The visual Debug Overlay (HUD) for technical inspection is not part of the emulated machine pipeline.

### 10.1 Responsibilities

1. **Runtime:** Only exposes telemetry data via the machine diagnostics surface. It does not perform HUD rendering or string formatting.
2. **Host (Desktop):** Responsible for collecting telemetry from the runtime and rendering the HUD as a native, transparent layer.

### 10.2 Principles

- **Zero Pipeline Interference:** HUD rendering must not inject pixels into the emulated framebuffer.
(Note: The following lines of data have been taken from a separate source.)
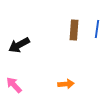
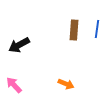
orange arrow: rotated 28 degrees clockwise
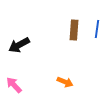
orange arrow: moved 1 px left, 2 px up
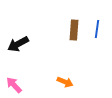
black arrow: moved 1 px left, 1 px up
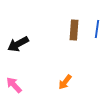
orange arrow: rotated 105 degrees clockwise
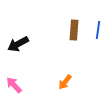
blue line: moved 1 px right, 1 px down
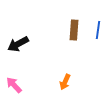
orange arrow: rotated 14 degrees counterclockwise
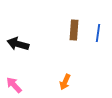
blue line: moved 3 px down
black arrow: rotated 45 degrees clockwise
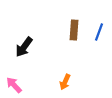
blue line: moved 1 px right, 1 px up; rotated 12 degrees clockwise
black arrow: moved 6 px right, 3 px down; rotated 70 degrees counterclockwise
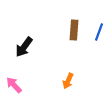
orange arrow: moved 3 px right, 1 px up
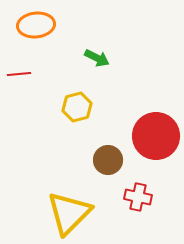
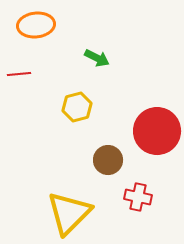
red circle: moved 1 px right, 5 px up
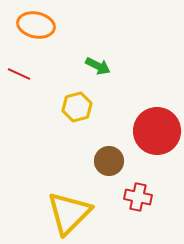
orange ellipse: rotated 18 degrees clockwise
green arrow: moved 1 px right, 8 px down
red line: rotated 30 degrees clockwise
brown circle: moved 1 px right, 1 px down
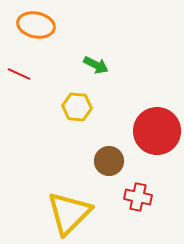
green arrow: moved 2 px left, 1 px up
yellow hexagon: rotated 20 degrees clockwise
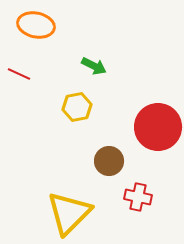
green arrow: moved 2 px left, 1 px down
yellow hexagon: rotated 16 degrees counterclockwise
red circle: moved 1 px right, 4 px up
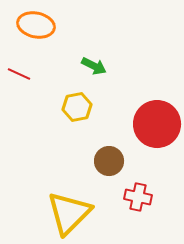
red circle: moved 1 px left, 3 px up
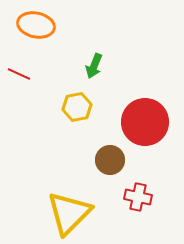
green arrow: rotated 85 degrees clockwise
red circle: moved 12 px left, 2 px up
brown circle: moved 1 px right, 1 px up
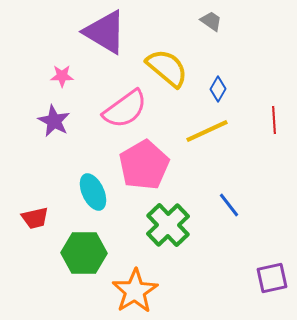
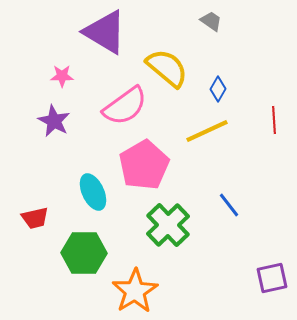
pink semicircle: moved 3 px up
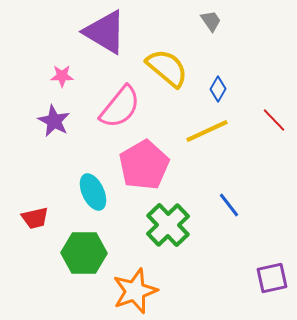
gray trapezoid: rotated 20 degrees clockwise
pink semicircle: moved 5 px left, 1 px down; rotated 15 degrees counterclockwise
red line: rotated 40 degrees counterclockwise
orange star: rotated 12 degrees clockwise
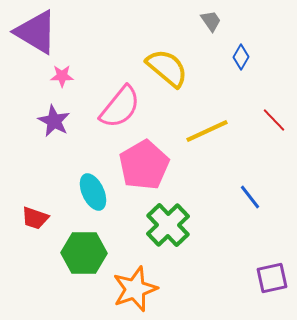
purple triangle: moved 69 px left
blue diamond: moved 23 px right, 32 px up
blue line: moved 21 px right, 8 px up
red trapezoid: rotated 32 degrees clockwise
orange star: moved 2 px up
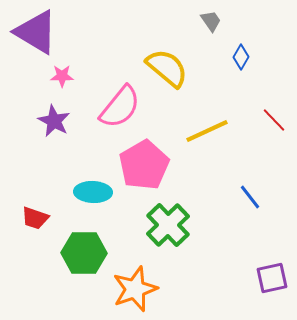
cyan ellipse: rotated 63 degrees counterclockwise
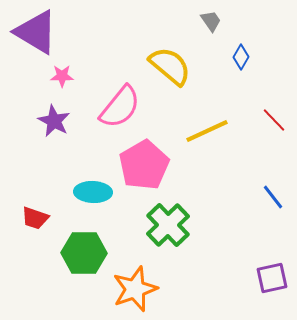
yellow semicircle: moved 3 px right, 2 px up
blue line: moved 23 px right
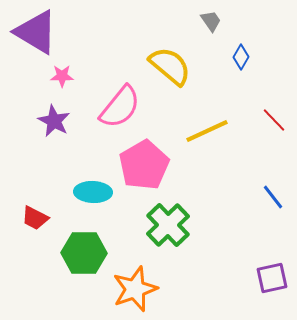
red trapezoid: rotated 8 degrees clockwise
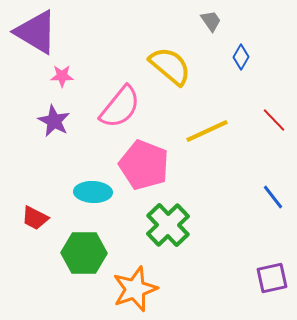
pink pentagon: rotated 21 degrees counterclockwise
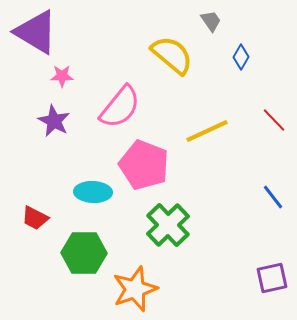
yellow semicircle: moved 2 px right, 11 px up
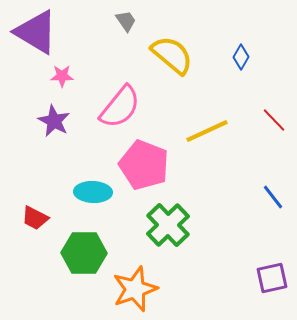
gray trapezoid: moved 85 px left
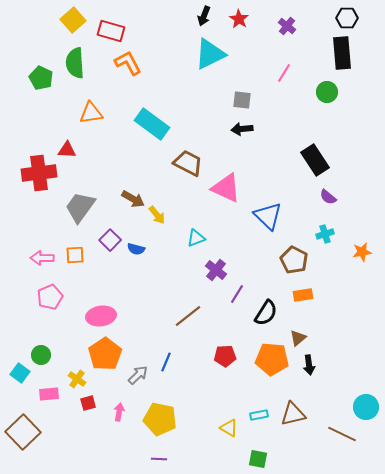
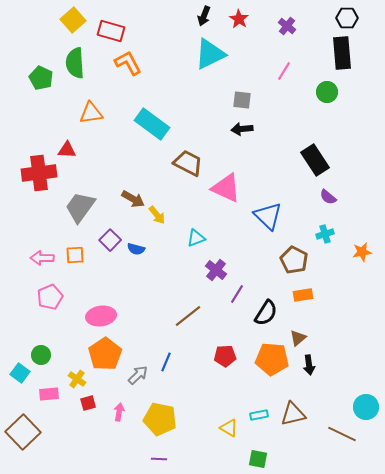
pink line at (284, 73): moved 2 px up
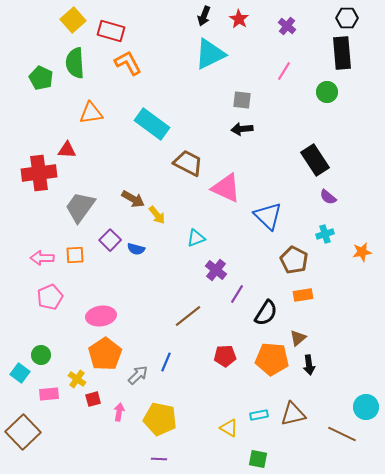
red square at (88, 403): moved 5 px right, 4 px up
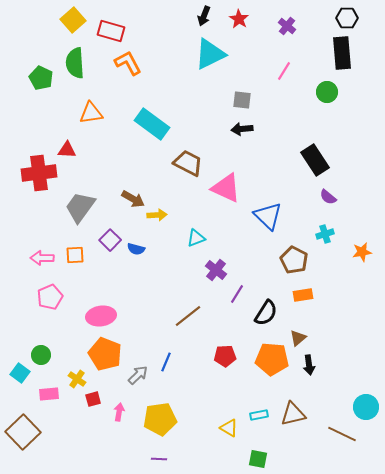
yellow arrow at (157, 215): rotated 54 degrees counterclockwise
orange pentagon at (105, 354): rotated 16 degrees counterclockwise
yellow pentagon at (160, 419): rotated 20 degrees counterclockwise
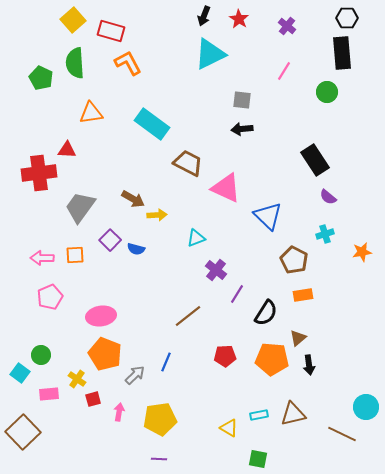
gray arrow at (138, 375): moved 3 px left
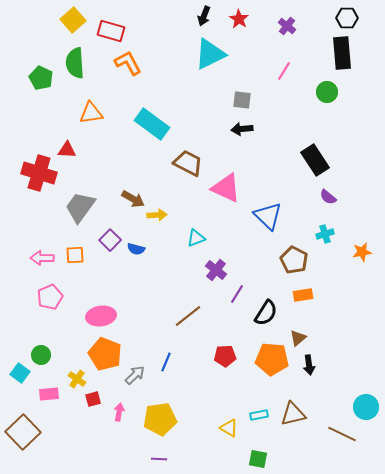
red cross at (39, 173): rotated 24 degrees clockwise
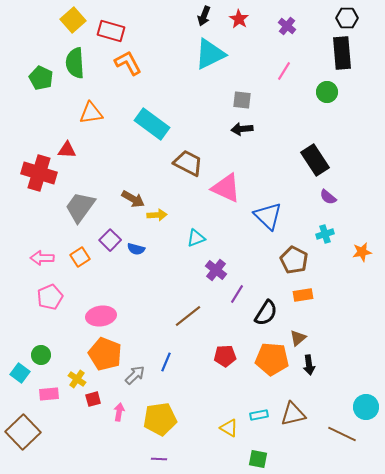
orange square at (75, 255): moved 5 px right, 2 px down; rotated 30 degrees counterclockwise
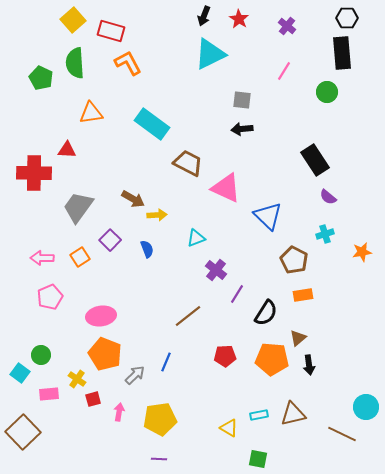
red cross at (39, 173): moved 5 px left; rotated 16 degrees counterclockwise
gray trapezoid at (80, 207): moved 2 px left
blue semicircle at (136, 249): moved 11 px right; rotated 126 degrees counterclockwise
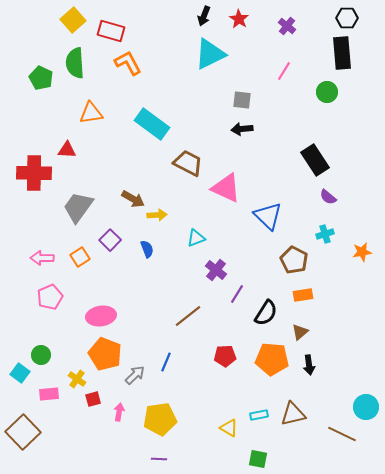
brown triangle at (298, 338): moved 2 px right, 6 px up
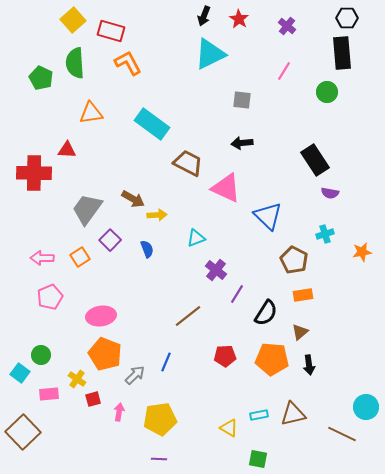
black arrow at (242, 129): moved 14 px down
purple semicircle at (328, 197): moved 2 px right, 4 px up; rotated 30 degrees counterclockwise
gray trapezoid at (78, 207): moved 9 px right, 2 px down
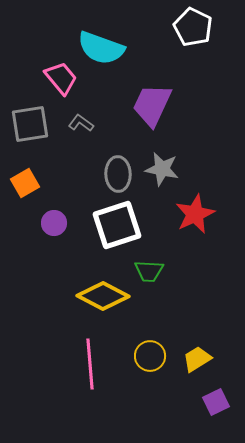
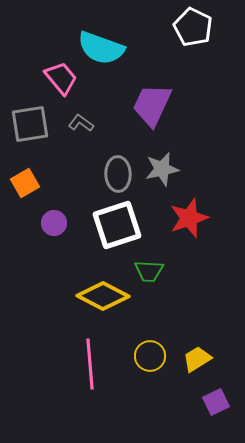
gray star: rotated 24 degrees counterclockwise
red star: moved 6 px left, 4 px down; rotated 6 degrees clockwise
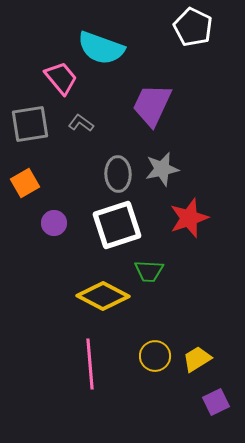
yellow circle: moved 5 px right
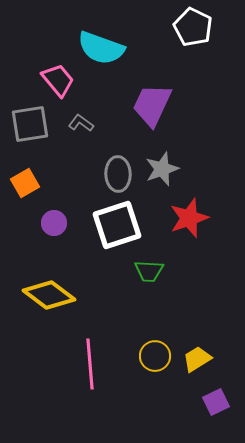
pink trapezoid: moved 3 px left, 2 px down
gray star: rotated 8 degrees counterclockwise
yellow diamond: moved 54 px left, 1 px up; rotated 9 degrees clockwise
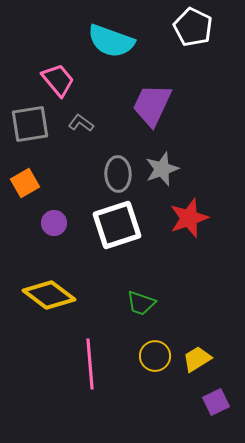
cyan semicircle: moved 10 px right, 7 px up
green trapezoid: moved 8 px left, 32 px down; rotated 16 degrees clockwise
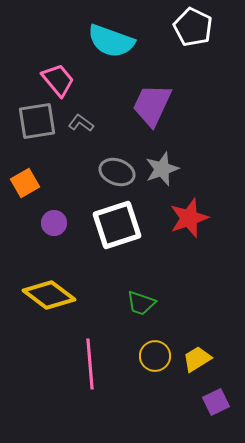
gray square: moved 7 px right, 3 px up
gray ellipse: moved 1 px left, 2 px up; rotated 68 degrees counterclockwise
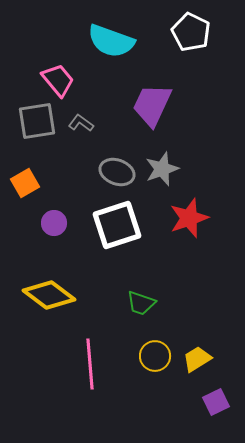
white pentagon: moved 2 px left, 5 px down
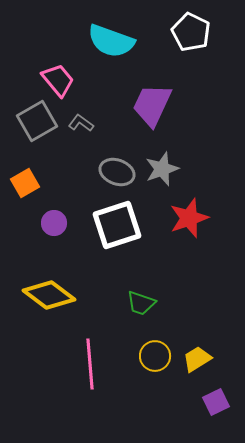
gray square: rotated 21 degrees counterclockwise
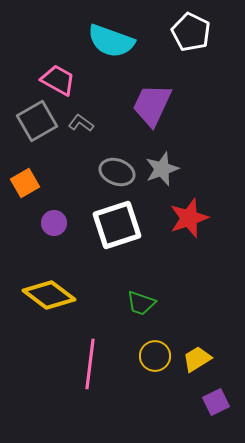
pink trapezoid: rotated 21 degrees counterclockwise
pink line: rotated 12 degrees clockwise
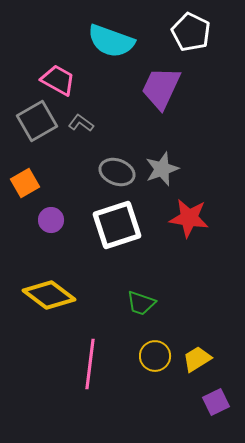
purple trapezoid: moved 9 px right, 17 px up
red star: rotated 27 degrees clockwise
purple circle: moved 3 px left, 3 px up
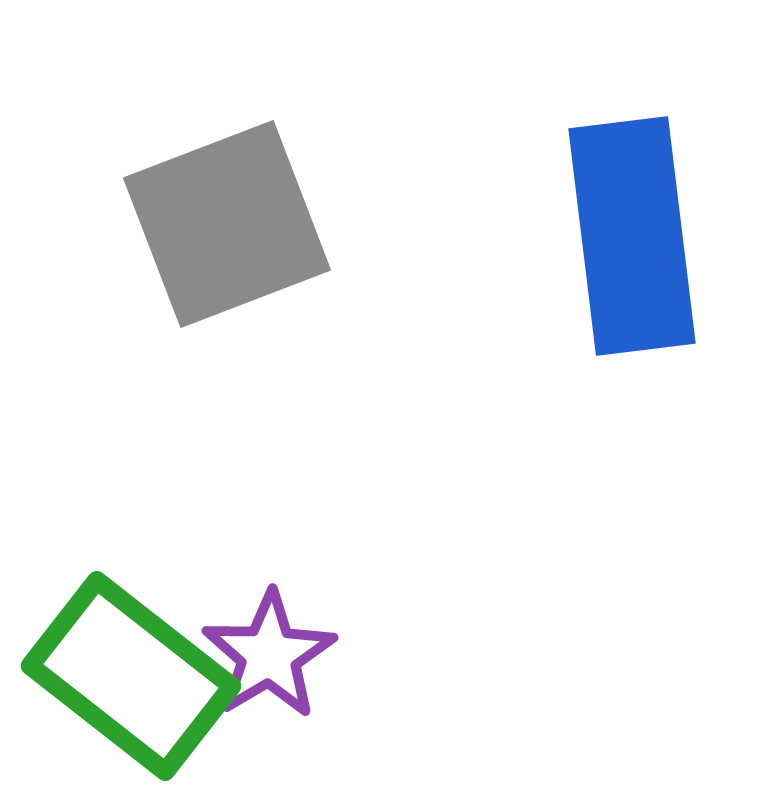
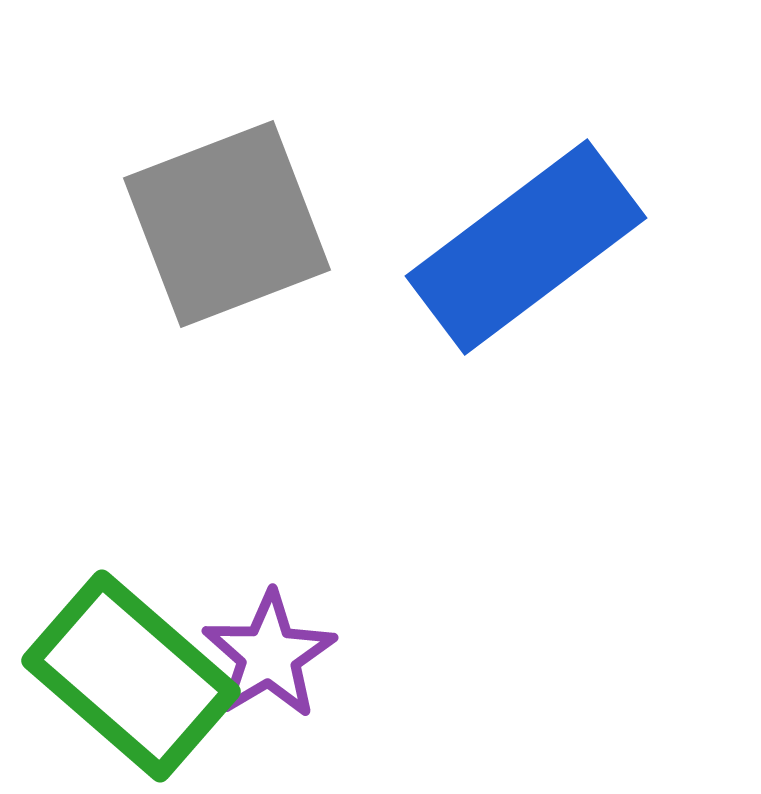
blue rectangle: moved 106 px left, 11 px down; rotated 60 degrees clockwise
green rectangle: rotated 3 degrees clockwise
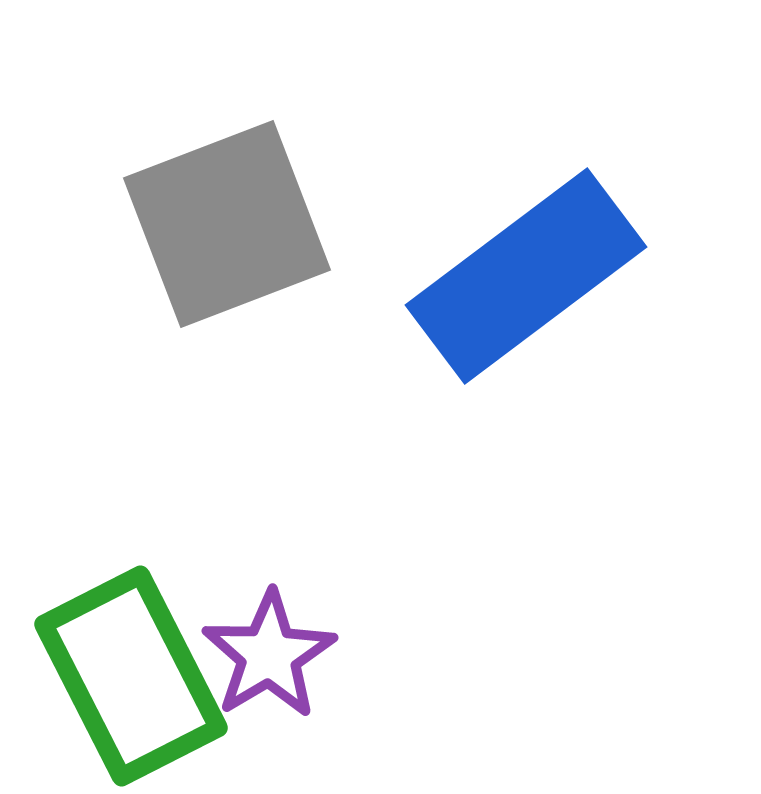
blue rectangle: moved 29 px down
green rectangle: rotated 22 degrees clockwise
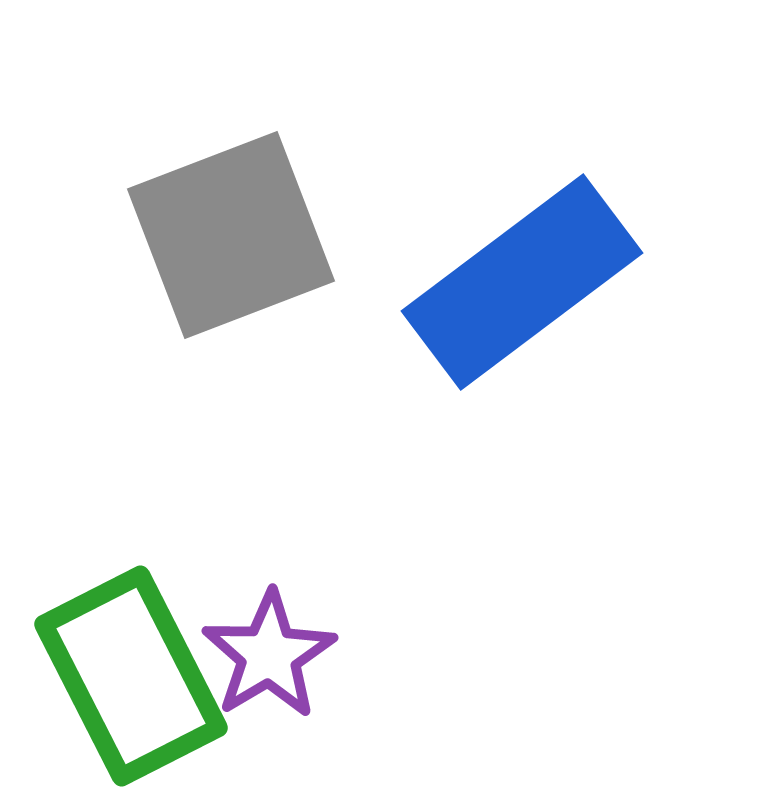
gray square: moved 4 px right, 11 px down
blue rectangle: moved 4 px left, 6 px down
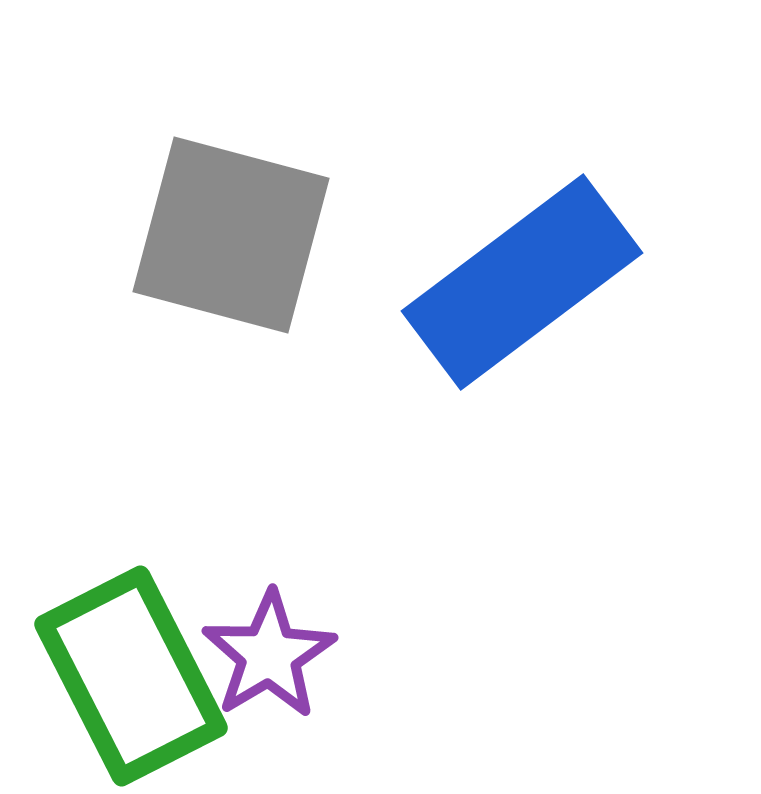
gray square: rotated 36 degrees clockwise
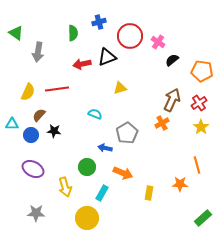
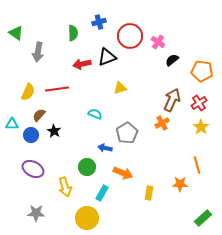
black star: rotated 24 degrees clockwise
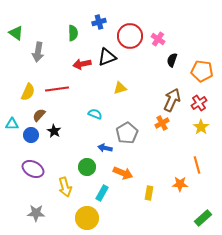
pink cross: moved 3 px up
black semicircle: rotated 32 degrees counterclockwise
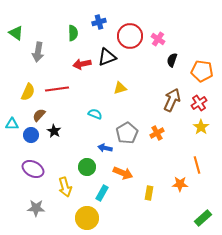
orange cross: moved 5 px left, 10 px down
gray star: moved 5 px up
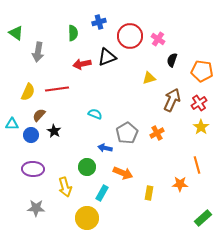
yellow triangle: moved 29 px right, 10 px up
purple ellipse: rotated 25 degrees counterclockwise
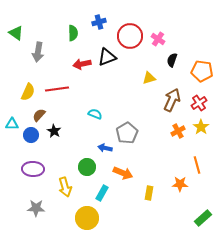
orange cross: moved 21 px right, 2 px up
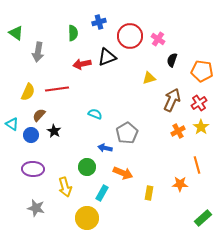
cyan triangle: rotated 32 degrees clockwise
gray star: rotated 12 degrees clockwise
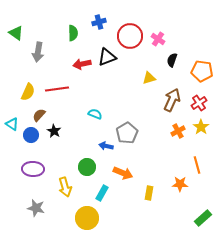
blue arrow: moved 1 px right, 2 px up
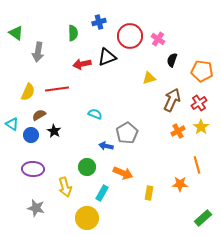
brown semicircle: rotated 16 degrees clockwise
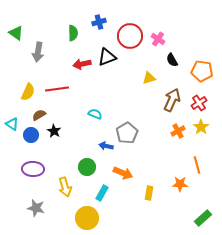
black semicircle: rotated 48 degrees counterclockwise
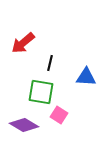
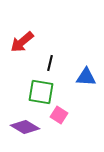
red arrow: moved 1 px left, 1 px up
purple diamond: moved 1 px right, 2 px down
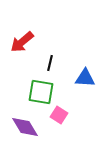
blue triangle: moved 1 px left, 1 px down
purple diamond: rotated 28 degrees clockwise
It is applied after upscaling or as a separate display surface.
- **Zero Cycle Impact:** HUD-related processing (like formatting technical text) must occur outside the emulated machine cycles.
- **Toggle Control:** The activation of the overlay (typically via **F1**) is managed by the Host layer.

### 10.3 Atomic Telemetry Model

To ensure zero-impact synchronization between the VM and the Host Debug Overlay, PROMETEU uses a **push-based atomic model**:

1. **Atomic Storage:** Metrics such as cycles, syscalls, and memory usage are stored in a dedicated `AtomicTelemetry` structure using thread-safe atomic types (`AtomicU64`, `AtomicU32`, etc.).
2. **Lockless Access:** The Host (Desktop) reads these metrics asynchronously and without locks by taking a `snapshot()` of the atomic state.
3. **Single Source of Truth:** This model is the exclusive source of truth for both real-time inspection and frame-end certification, replacing legacy per-frame buffered fields.

## 11 Integration with CAP and Certification

All debug and profiling data:

- feed the certification report
- are collected deterministically
- do not depend on external tools
- are consistent regardless of whether the Host HUD is active or not.